The state of mobile device app testing? (and an opportunity?)
In the last few months I have been surprised how many mobile device (iPad/iPhone) apps that I have newly installed have been crashing or ones that I have been using that have become more unreliable after being updated. It is difficult to determine the cause of the failures but on occasion a restart fixes the issue. This implies that it might be an out of memory condition that the app is not prepared for that might have been caused by other apps, its own poor memory management or potentially unexpected data. The root cause of these problems is almost certainly due to an increased rate of change in the apps and a reduced focus on testing. While rapid incremental changes may be desirable to maintain an advantage over your competition the drawback is that it does not take very many poor user experiences to cause a customer to move to a comparable competitor. This has been true in one recent case for me where the HuffPost app became unreliable. After three or four occasions of this I deleted it and added more channels to the FlipBoard and Pulse news applications which are working well for me. The lesson is that if you annoy your customers enough you may never see them again. A little data mining of your user reviews in the app store should be able to give you early clues that there has been a reliability decline in your product.

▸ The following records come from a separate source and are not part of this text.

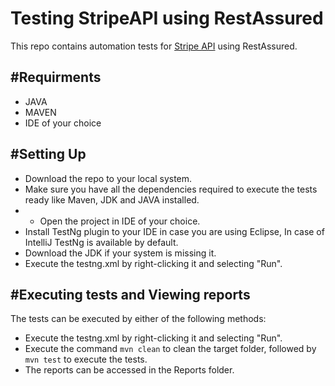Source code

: # **Testing StripeAPI using RestAssured**

This repo contains automation tests for [Stripe API](https://docs.stripe.com/api) using RestAssured.

## **#Requirments**
- JAVA
- MAVEN 
- IDE of your choice

## **#Setting Up**

- Download the repo to your local system.
- Make sure you have all the dependencies required to execute the tests ready like Maven, JDK and JAVA installed.
- - Open the project in IDE of your choice.
- Install TestNg plugin to your IDE in case you are using Eclipse, In case of IntelliJ TestNg is available by default.
- Download the JDK if your system is missing it.
- Execute the testng.xml by right-clicking it and selecting "Run".

## **#Executing tests and Viewing reports**
The tests can be executed by either of the following methods:
- Execute the testng.xml by right-clicking it and selecting "Run".
- Execute the command `mvn clean` to clean the target folder, followed by `mvn test` to execute the tests.
- The reports can be accessed in the Reports folder.

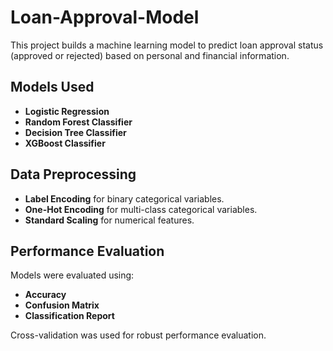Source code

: # Loan-Approval-Model
This project builds a machine learning model to predict loan approval status (approved or rejected) based on personal and financial information. 

## Models Used
- **Logistic Regression**
- **Random Forest Classifier**
- **Decision Tree Classifier**
- **XGBoost Classifier**

## Data Preprocessing
- **Label Encoding** for binary categorical variables.
- **One-Hot Encoding** for multi-class categorical variables.
- **Standard Scaling** for numerical features.

## Performance Evaluation
Models were evaluated using:
- **Accuracy**
- **Confusion Matrix**
- **Classification Report**

Cross-validation was used for robust performance evaluation.
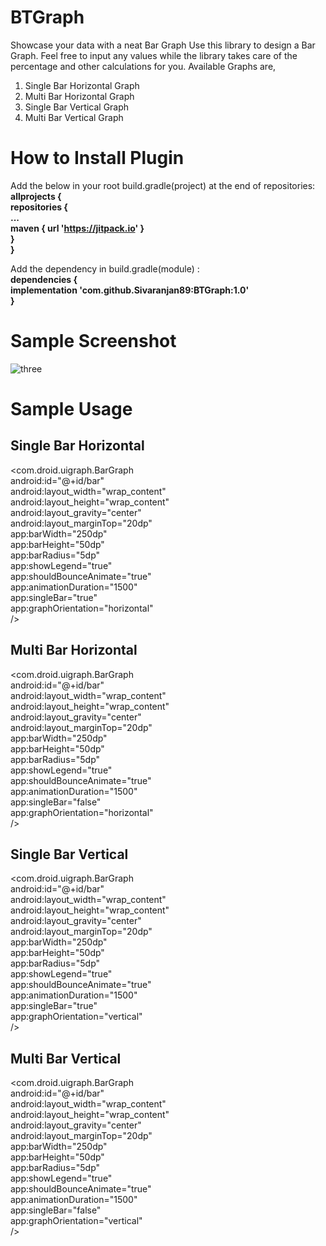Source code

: # BTGraph
Showcase your data with a neat Bar Graph
Use this library to design a Bar Graph. Feel free to input any values while the library takes care of the percentage and other calculations for you.
Available Graphs are,
1) Single Bar Horizontal Graph
2) Multi Bar Horizontal Graph
1) Single Bar Vertical Graph
2) Multi Bar Vertical Graph

# How to Install Plugin
Add the below in your root build.gradle(project) at the end of repositories:<br />
<b>allprojects { </b><br />
<b>repositories { </b><br />
<b>... </b><br />
<b>maven { url 'https://jitpack.io' } </b><br />
<b>} </b><br />
<b>} </b><br />
            
Add the dependency in build.gradle(module) : <br />
<b>dependencies { </b><br />
<b>implementation 'com.github.Sivaranjan89:BTGraph:1.0'</b><br />
<b>}</b><br />


# Sample Screenshot
![three](https://user-images.githubusercontent.com/54542325/64919007-51a6ef00-d7c3-11e9-9631-074ca9763d23.png)


# Sample Usage
## Single Bar Horizontal
<com.droid.uigraph.BarGraph </br>
        android:id="@+id/bar" </br>
        android:layout_width="wrap_content" </br>
        android:layout_height="wrap_content" </br>
        android:layout_gravity="center" </br>
        android:layout_marginTop="20dp" </br>
        app:barWidth="250dp" </br>
        app:barHeight="50dp" </br>
        app:barRadius="5dp" </br>
        app:showLegend="true" </br>
        app:shouldBounceAnimate="true" </br>
        app:animationDuration="1500" </br>
        app:singleBar="true" </br>
        app:graphOrientation="horizontal" </br>
        /> </br>
        
## Multi Bar Horizontal
<com.droid.uigraph.BarGraph </br>
        android:id="@+id/bar" </br>
        android:layout_width="wrap_content" </br>
        android:layout_height="wrap_content" </br>
        android:layout_gravity="center" </br>
        android:layout_marginTop="20dp" </br>
        app:barWidth="250dp" </br>
        app:barHeight="50dp" </br>
        app:barRadius="5dp" </br>
        app:showLegend="true" </br>
        app:shouldBounceAnimate="true" </br>
        app:animationDuration="1500" </br>
        app:singleBar="false" </br>
        app:graphOrientation="horizontal" </br>
        /> </br>
        
## Single Bar Vertical
<com.droid.uigraph.BarGraph </br>
        android:id="@+id/bar" </br>
        android:layout_width="wrap_content" </br>
        android:layout_height="wrap_content" </br>
        android:layout_gravity="center" </br>
        android:layout_marginTop="20dp" </br>
        app:barWidth="250dp" </br>
        app:barHeight="50dp" </br>
        app:barRadius="5dp" </br>
        app:showLegend="true" </br>
        app:shouldBounceAnimate="true" </br>
        app:animationDuration="1500" </br>
        app:singleBar="true" </br>
        app:graphOrientation="vertical" </br>
        /> </br>
        
## Multi Bar Vertical
<com.droid.uigraph.BarGraph </br>
        android:id="@+id/bar" </br>
        android:layout_width="wrap_content" </br>
        android:layout_height="wrap_content" </br>
        android:layout_gravity="center" </br>
        android:layout_marginTop="20dp" </br>
        app:barWidth="250dp" </br>
        app:barHeight="50dp" </br>
        app:barRadius="5dp" </br>
        app:showLegend="true" </br>
        app:shouldBounceAnimate="true" </br>
        app:animationDuration="1500" </br>
        app:singleBar="false" </br>
        app:graphOrientation="vertical" </br>
        /> </br>

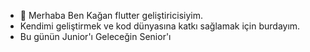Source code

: - 👋 Merhaba Ben Kağan flutter geliştiricisiyim.
- Kendimi geliştirmek ve kod dünyasına katkı sağlamak için burdayım.
- Bu günün Junior'ı Geleceğin Senior'ı 

<!---
WitchRR/WitchRR is a ✨ special ✨ repository because its `README.md` (this file) appears on your GitHub profile.
You can click the Preview link to take a look at your changes.
--->
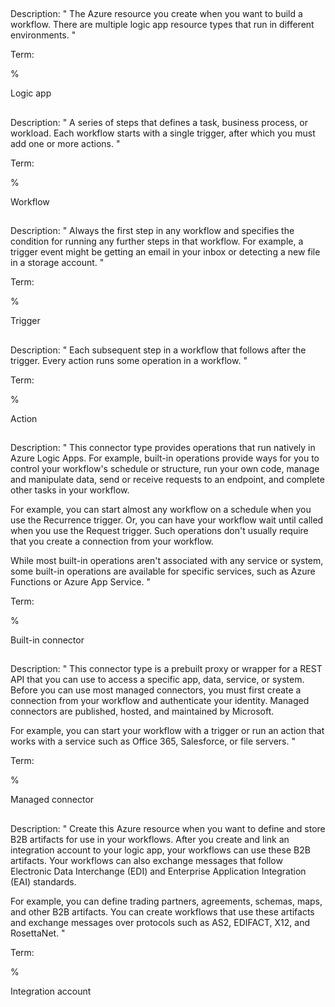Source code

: ##

Description:
"
The Azure resource you create when you want to build a workflow. There are multiple logic app resource types that run in different environments.
"

Term:

%

Logic app

##

Description:
"
A series of steps that defines a task, business process, or workload. Each workflow starts with a single trigger, after which you must add one or more actions.
"

Term:

%

Workflow

##

Description:
"
Always the first step in any workflow and specifies the condition for running any further steps in that workflow. For example, a trigger event might be getting an email in your inbox or detecting a new file in a storage account.
"

Term:

%

Trigger

##

Description:
"
Each subsequent step in a workflow that follows after the trigger. Every action runs some operation in a workflow.
"

Term:

%

Action

##

Description:
"
This connector type provides operations that run natively in Azure Logic Apps. For example, built-in operations provide ways for you to control your workflow's schedule or structure, run your own code, manage and manipulate data, send or receive requests to an endpoint, and complete other tasks in your workflow.

For example, you can start almost any workflow on a schedule when you use the Recurrence trigger. Or, you can have your workflow wait until called when you use the Request trigger. Such operations don't usually require that you create a connection from your workflow.

While most built-in operations aren't associated with any service or system, some built-in operations are available for specific services, such as Azure Functions or Azure App Service.
"

Term:

%

Built-in connector

##

Description:
"
This connector type is a prebuilt proxy or wrapper for a REST API that you can use to access a specific app, data, service, or system. Before you can use most managed connectors, you must first create a connection from your workflow and authenticate your identity. Managed connectors are published, hosted, and maintained by Microsoft.

For example, you can start your workflow with a trigger or run an action that works with a service such as Office 365, Salesforce, or file servers.
"

Term:

%

Managed connector

##

Description:
"
Create this Azure resource when you want to define and store B2B artifacts for use in your workflows. After you create and link an integration account to your logic app, your workflows can use these B2B artifacts. Your workflows can also exchange messages that follow Electronic Data Interchange (EDI) and Enterprise Application Integration (EAI) standards.

For example, you can define trading partners, agreements, schemas, maps, and other B2B artifacts. You can create workflows that use these artifacts and exchange messages over protocols such as AS2, EDIFACT, X12, and RosettaNet.
"

Term:

%

Integration account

This brings to mind that there may be an opportunity in this situation for providing app testing services. If you can either provide an automated (or even manual) testing environment that can respond quickly to new app versions you may be able to interest the app developers in retaining your services. An advantage of mobile devices and the Internet is that you can provide these services from anywhere on the planet that is connected. As long as you are able to perform the tests required (creativity is valuable here) and be able to clearly communicate results and deduce the cause of issues to the developers you do not need to have app development skills. This sounds like a potential cottage industry.